Work to be completed: Would you transcribe the records below exactly, omitting every picture?
++++++
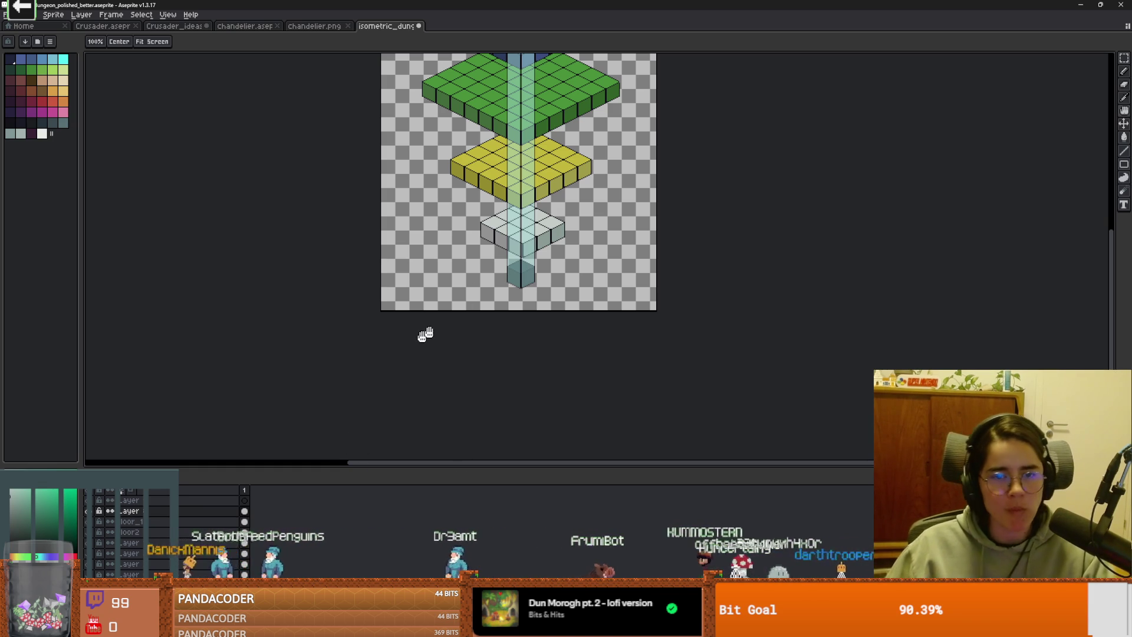
{"action": "scroll", "coordinate": [496, 175], "scroll_direction": "up", "scroll_amount": 1}
{"action": "key", "text": "ctrl+s"}
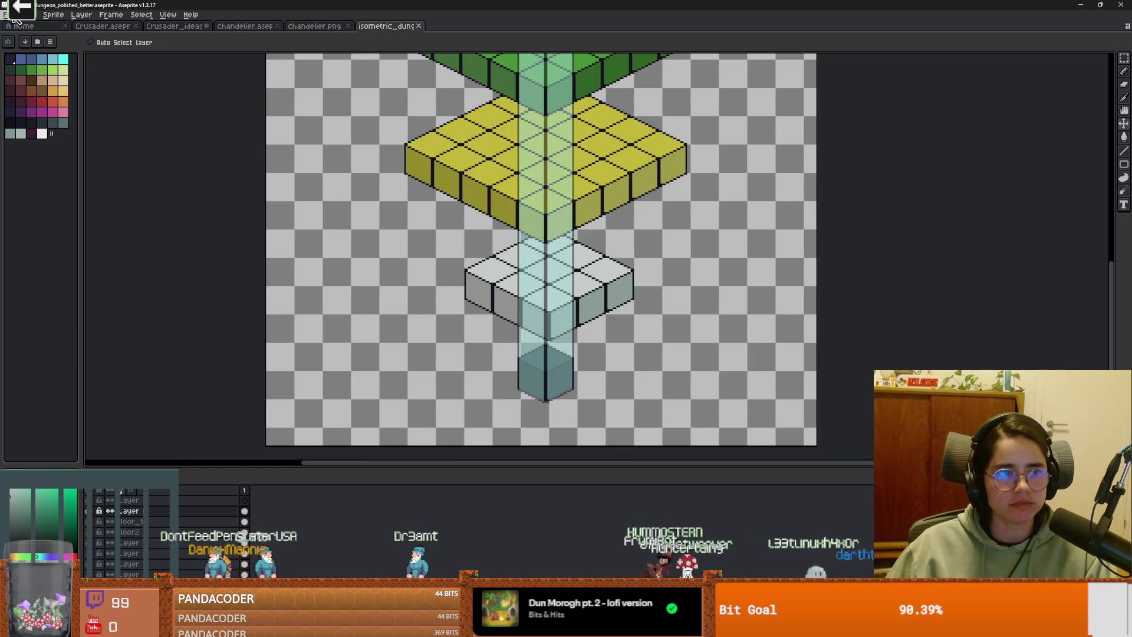
Step: Save a PNG copy as isometric_dungeon_polished_better.png, dismissing the format warning
{"action": "left_click", "coordinate": [9, 14]}
{"action": "left_click", "coordinate": [47, 74]}
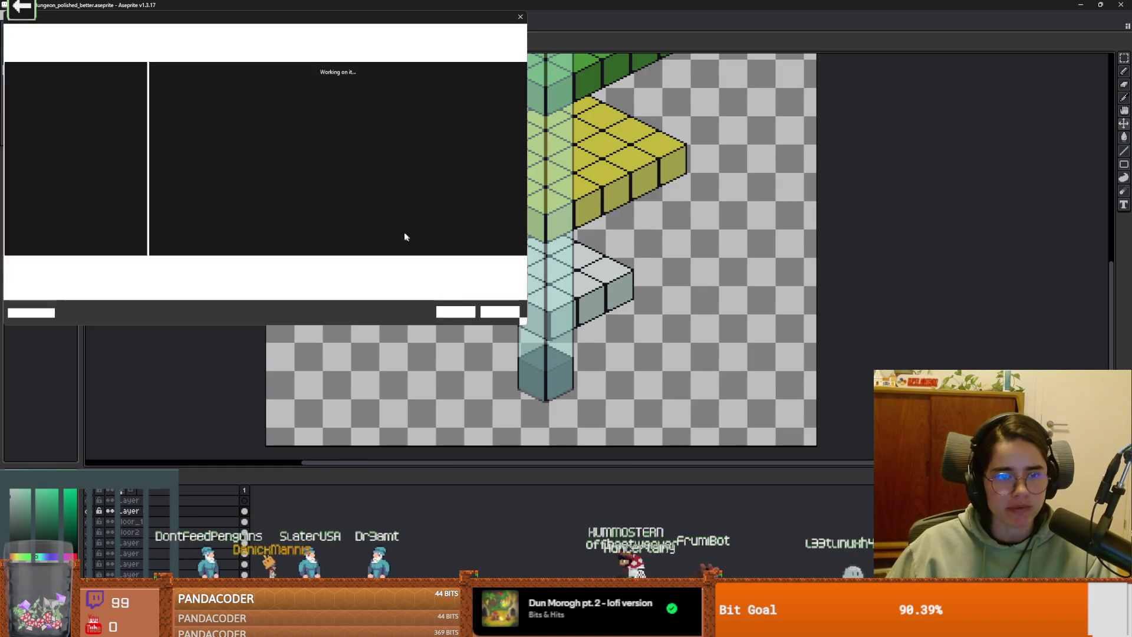
{"action": "left_click", "coordinate": [165, 278]}
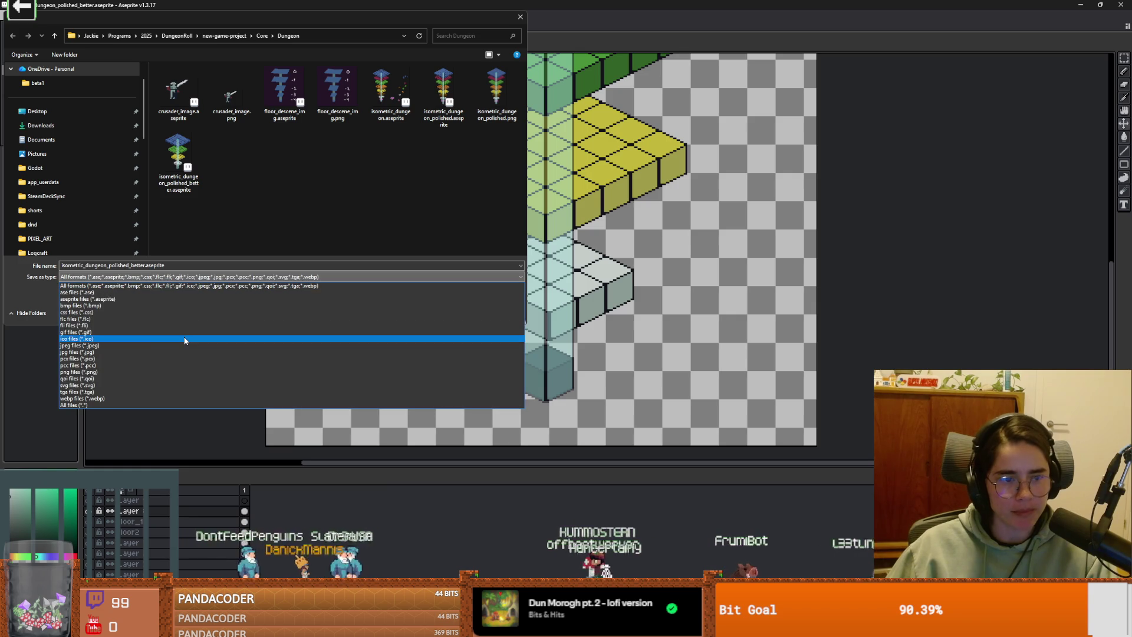
{"action": "left_click", "coordinate": [138, 379]}
{"action": "left_click", "coordinate": [459, 311]}
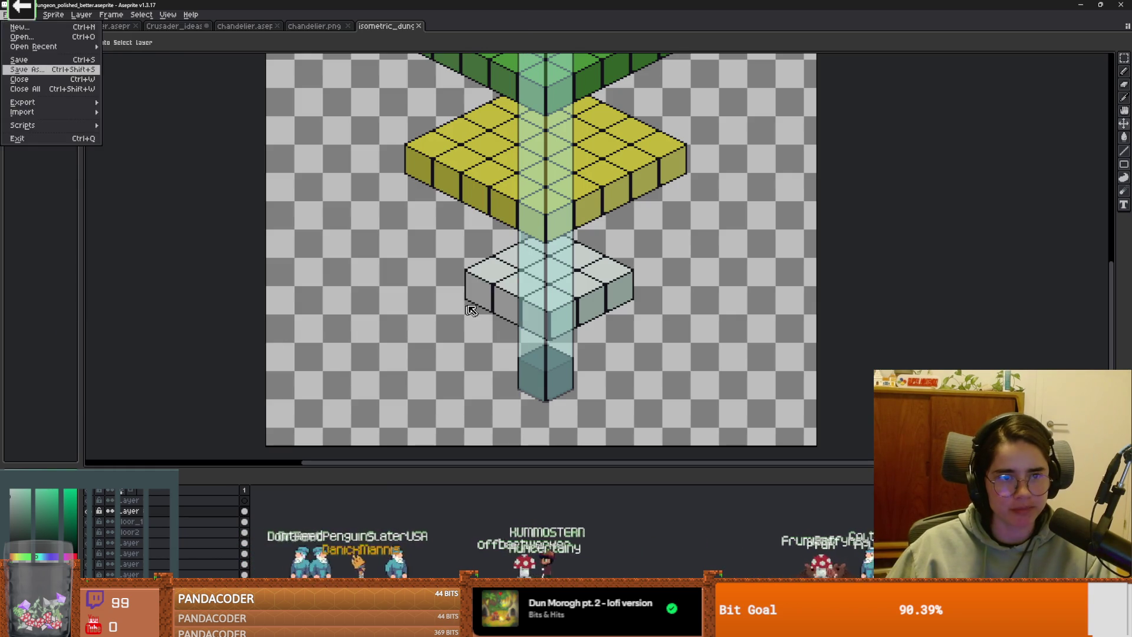
{"action": "left_click", "coordinate": [538, 359]}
++++++
Solution to this task:
{"action": "scroll", "coordinate": [496, 175], "scroll_direction": "up", "scroll_amount": 1}
{"action": "key", "text": "ctrl+s"}
Step: Save a PNG copy as isometric_dungeon_polished_better.png, dismissing the format warning
{"action": "left_click", "coordinate": [9, 14]}
{"action": "left_click", "coordinate": [47, 74]}
{"action": "left_click", "coordinate": [165, 278]}
{"action": "left_click", "coordinate": [138, 379]}
{"action": "left_click", "coordinate": [459, 311]}
{"action": "left_click", "coordinate": [538, 359]}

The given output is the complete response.